Asumir la responsabilidad debe inculcarse desde la infancia temprana de acuerdo con la etapa del desarrollo en la que los hijos se encuentren. Antes de los 6 años se empieza con situaciones simples: recoger los juguetes o evitar reponer todo lo que se haya dañado o roto a consecuencia de una acción directa del infante. Ojo, no se trata de regañarlo por haber roto algo, es solamente ir trabajando la causa y el efecto. Reponer un juguete roto por el niño o niña lo lleva a restarle valor al mismo y eso también es aprendizaje, el cual aplicará a otras situaciones en su vida cuando crezca.
¿Por qué nos cuesta tanto trabajo asumir las consecuencias de nuestros actos?
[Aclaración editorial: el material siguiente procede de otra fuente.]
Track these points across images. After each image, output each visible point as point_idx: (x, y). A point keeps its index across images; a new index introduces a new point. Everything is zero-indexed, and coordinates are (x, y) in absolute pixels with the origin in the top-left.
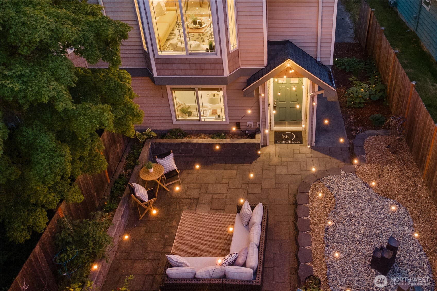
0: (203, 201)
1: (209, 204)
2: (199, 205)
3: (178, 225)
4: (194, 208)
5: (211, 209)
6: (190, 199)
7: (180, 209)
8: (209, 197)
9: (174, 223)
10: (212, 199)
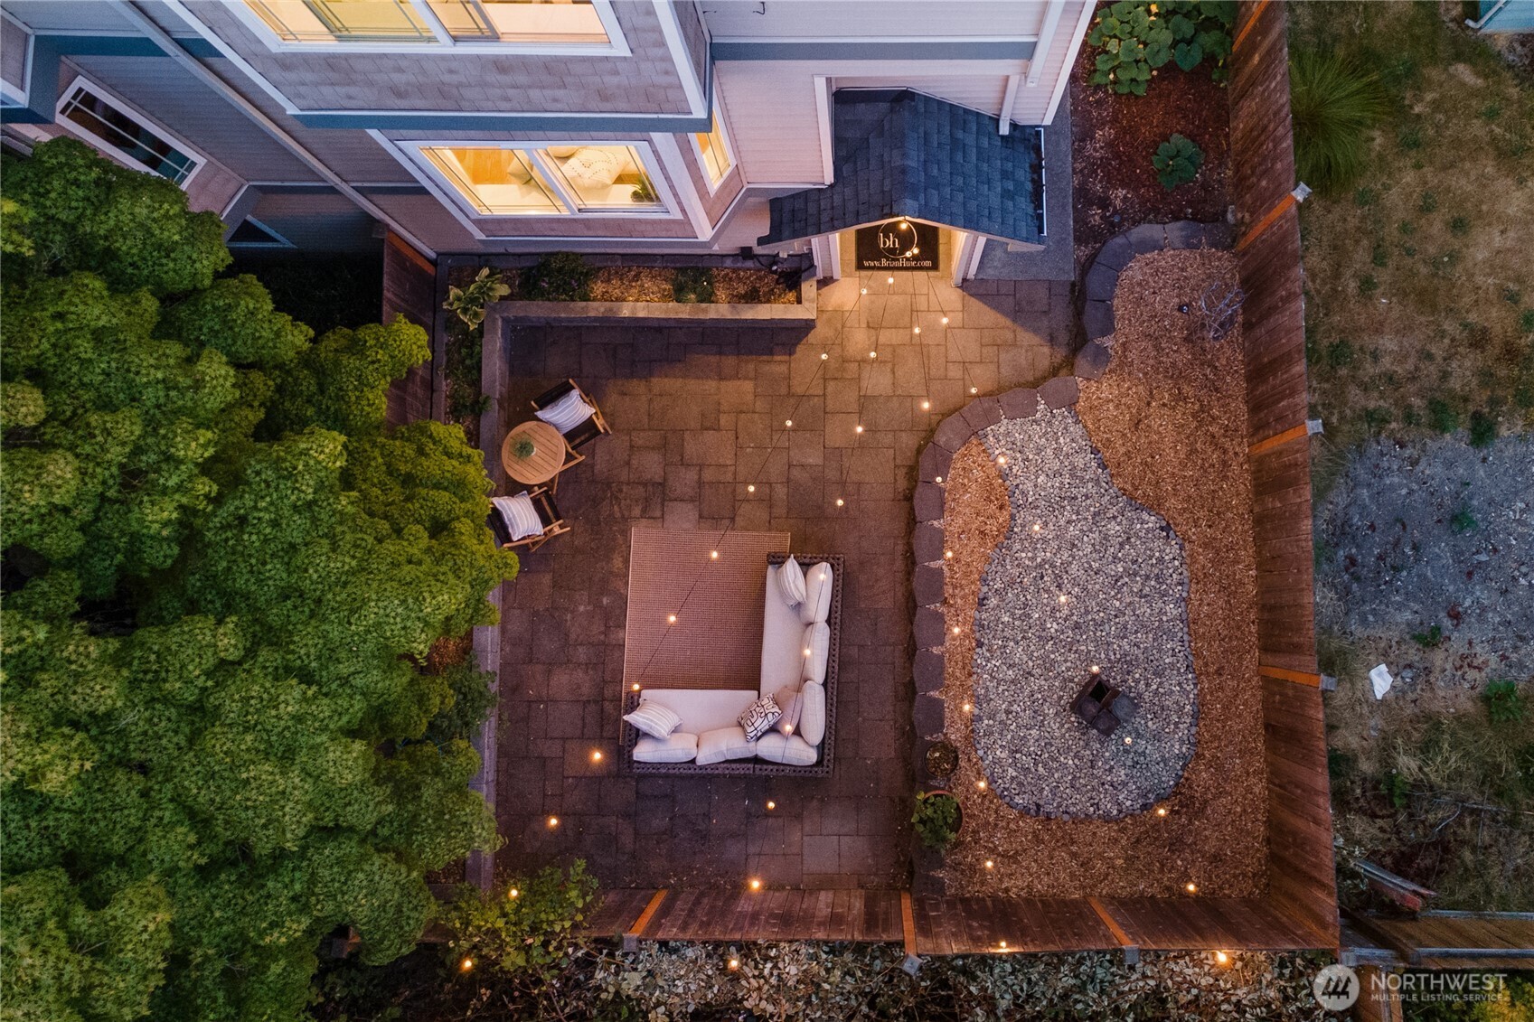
0: (678, 491)
1: (692, 500)
2: (671, 504)
3: (627, 568)
4: (658, 514)
5: (701, 516)
6: (645, 485)
7: (623, 516)
8: (691, 476)
9: (617, 562)
10: (700, 483)
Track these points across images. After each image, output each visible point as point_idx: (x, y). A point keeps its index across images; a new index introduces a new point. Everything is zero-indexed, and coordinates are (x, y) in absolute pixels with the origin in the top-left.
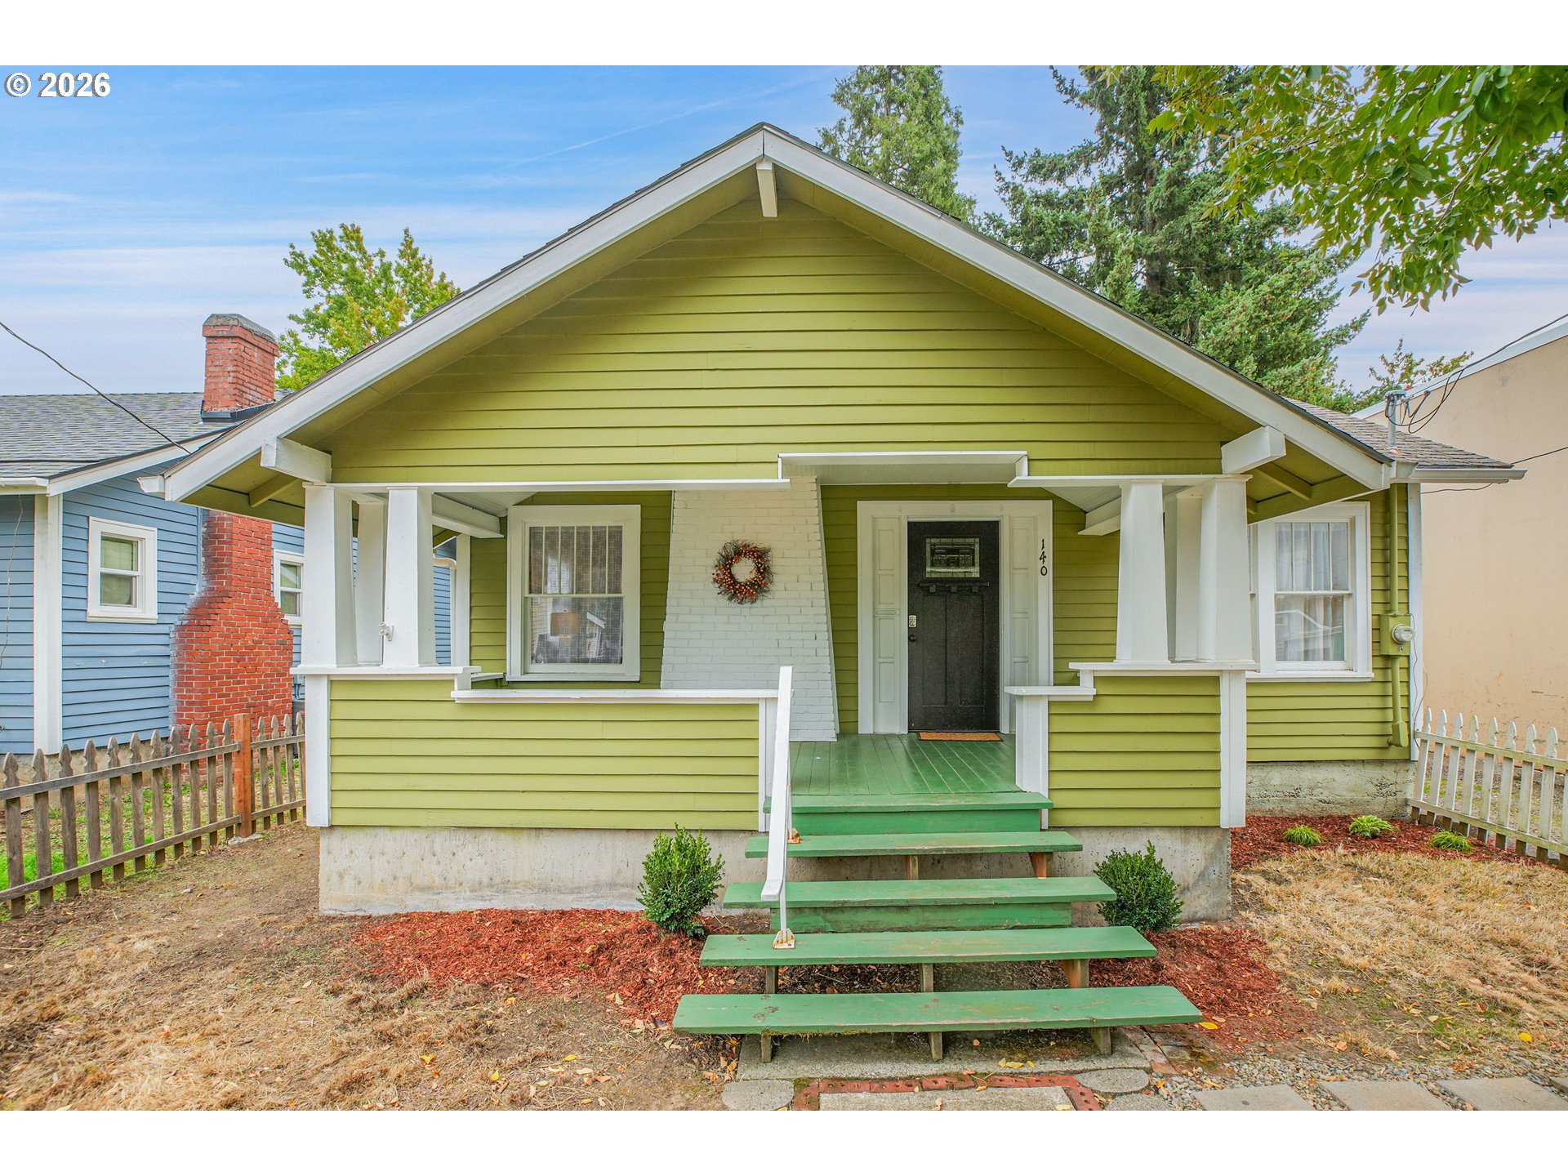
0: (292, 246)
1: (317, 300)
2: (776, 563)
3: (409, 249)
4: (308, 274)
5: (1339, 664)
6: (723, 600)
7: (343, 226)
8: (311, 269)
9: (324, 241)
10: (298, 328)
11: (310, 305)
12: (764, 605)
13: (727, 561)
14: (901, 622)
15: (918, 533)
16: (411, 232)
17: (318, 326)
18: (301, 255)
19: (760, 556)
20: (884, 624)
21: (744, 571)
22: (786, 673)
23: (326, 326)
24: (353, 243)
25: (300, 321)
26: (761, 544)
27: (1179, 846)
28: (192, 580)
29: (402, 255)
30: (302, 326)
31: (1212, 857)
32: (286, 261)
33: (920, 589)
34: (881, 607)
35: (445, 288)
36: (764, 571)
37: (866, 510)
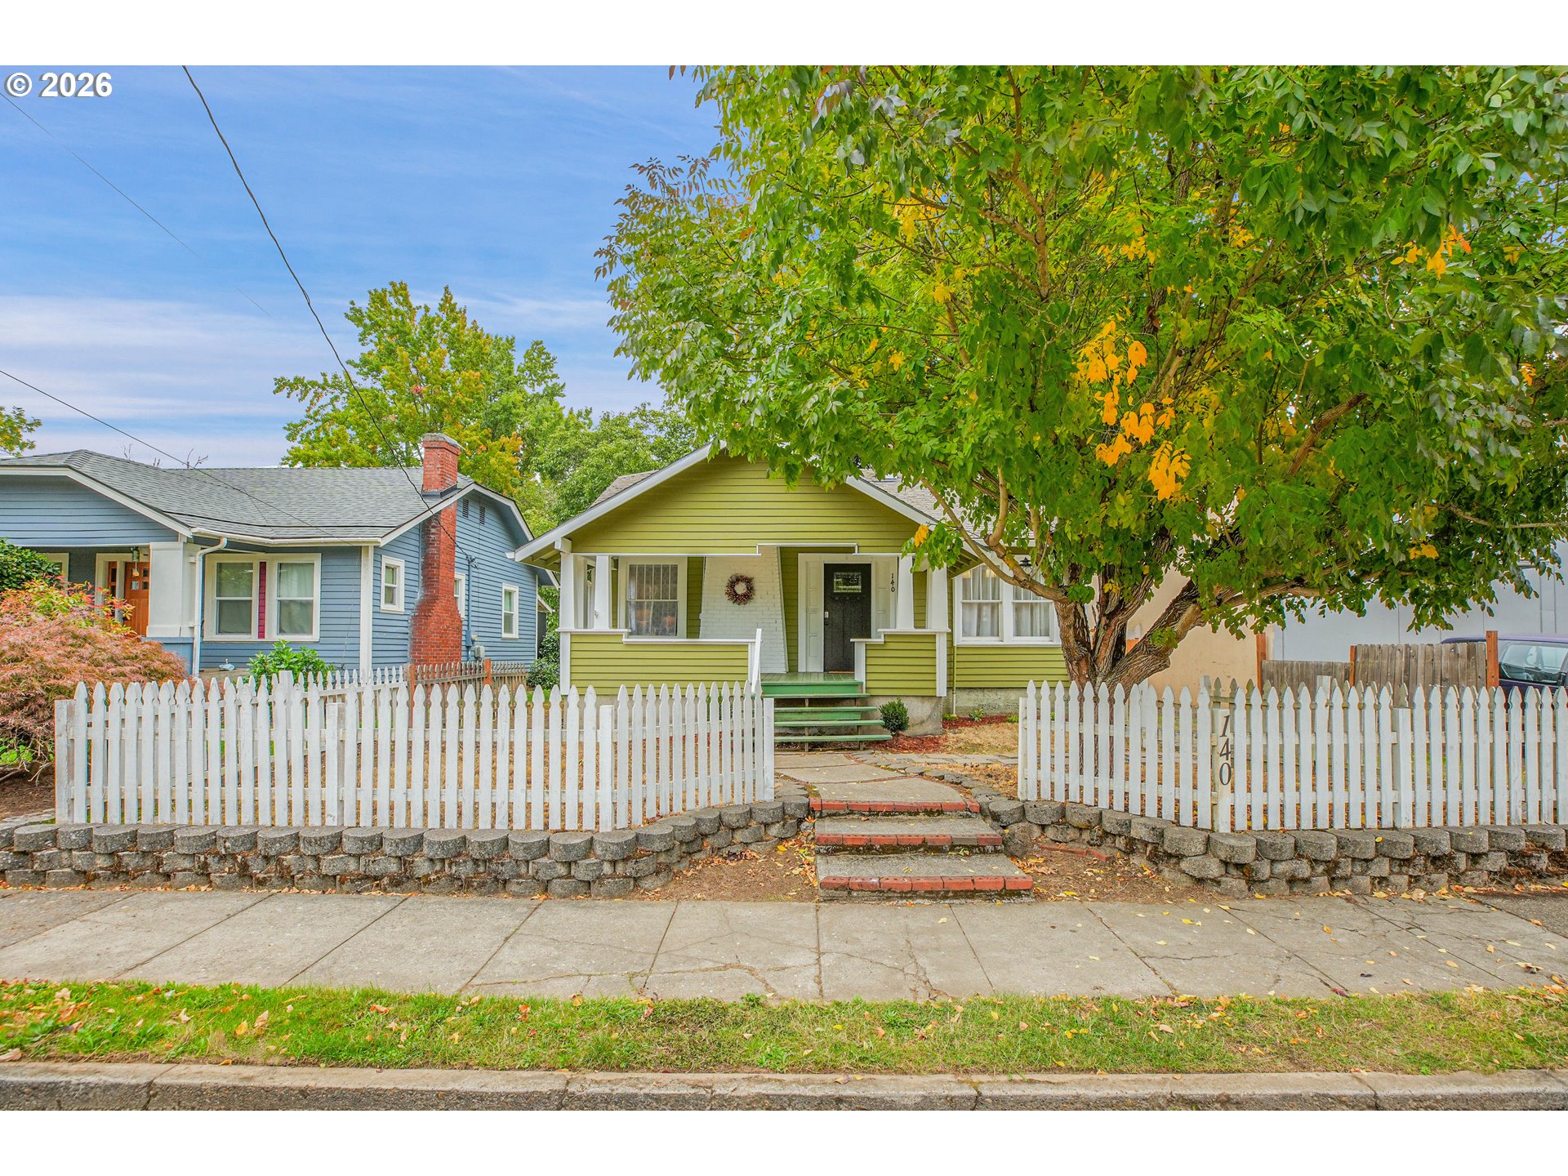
0: (352, 303)
1: (372, 346)
2: (756, 585)
3: (447, 304)
4: (365, 326)
5: (1047, 638)
6: (730, 603)
7: (393, 284)
8: (367, 321)
9: (379, 299)
10: (353, 372)
11: (366, 350)
12: (750, 605)
13: (732, 584)
14: (820, 615)
15: (830, 570)
16: (450, 290)
17: (372, 370)
18: (360, 311)
19: (748, 581)
20: (812, 616)
21: (741, 589)
22: (759, 631)
23: (379, 371)
24: (401, 298)
25: (356, 366)
26: (749, 575)
27: (920, 704)
28: (416, 589)
29: (442, 308)
30: (357, 370)
31: (934, 709)
32: (347, 316)
33: (830, 597)
34: (811, 607)
35: (479, 337)
36: (750, 589)
37: (802, 558)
Durante siglos hemos asociado erróneamente las consecuencias con los castigos; en este punto me resulta imposible dejar fuera el papel de las religiones en la conciencia del bien Vs el mal y de la penitencia como formas de juzgar el comportamiento y de modificarlo.
¡Se lo tiene merecido!
Es un grito que todos hemos oído o proferido cuando existe un error, omisión o agravio cometido por una persona. No es de extrañar que, al intentar vivir bajo el parámetro del “bien”, todos salgamos raspados por el “mal”. ¿Qué hago entonces? Pues esconder el hecho, para no sufrir la penitencia o el castigo. “Yo no lo rompí, se cayó solo”, “Así estaba cuando llegué”, “No es cierto, ni iba tan rápido”, “Fue un accidente, sólo estábamos jugando”.
Detrás de esas excusas hay miedo, y ese miedo no nació solo, sino que nos fue inculcado con el ejemplo y la experiencia. Dicho aprendizaje nos viene desde la cuna, por eso inicié el texto con el ejemplo del infante.
Desde hace varias décadas, las escuelas han intentado cambiar el término del castigo por el de la consecuencia; de modo que si yo rompí algo debo reponerlo, si ofendí a alguien debo disculparme; esa es la penitencia apropiada, la que está desprovista del concepto de maldad. La maldad existe, pero esa obedece a otros procesos y en esos casos hablamos de un crimen, cuya consecuencia no siempre puede ser reparada en términos materiales o emocionales.
Los niños y niñas que son responsables del acoso en las escuelas y en los hogares, son infantes sin límites ni reglas, pertenecen a un desafortunado grupo de chicos que pueden tenerlo todo o que no tienen nada. En esos extremos se encuentra la mayor parte de los “bullies”. En mi experiencia profesional he tenido alumnos a quienes veo romper algo y negarlo de la manera más rotunda, lo cual convierte la labor de ayudarlos a asumir las consecuencias de sus actos en todo un reto.
En dichos casos lo mejor ha sido poner el ejemplo: aceptar mis errores, asumir las consecuencias de mis actos, disculparme, reflexionar en voz alta, cuestionar la validez de una excusa.
Como todo acto personal de salvamento de la humanidad, el ejemplo sólo afecta a un porcentaje muy pequeño del grupo, sin embargo, ese pequeño número de personas, así sea una sola, tendrá la posibilidad de replicar lo aprendido y de enseñar a otros.
Hay una calma inmensa después de haberse disculpado o haber reparado el daño causado. Las grietas se cierran en el afectado y en uno mismo, la autoestima se fortalece, la conciencia de ser mejor y de hacer mejor las cosas se impone sobre el evitar hacer algo o escudarse en culpar a alguien más.
Creo con firmeza en la capacidad de cada uno de lograr un cambio significativo en el entorno y no estoy hablando nada más de firmar peticiones en línea, lo cual logra cambios importantes, pero el efecto es muy lejano y cuesta trabajo identificarse con el triunfo o el fracaso del proyecto. La diferencia de hacerlo nosotros es vivir el efecto, sentir lo bien hecho y lo mal hecho en primera persona, ese aprendizaje es de las cosas más valiosas que puede uno enseñar a los demás.
¡Empieza por ti! y vive las consecuencias de las decisiones en tu actuar; vale la pena.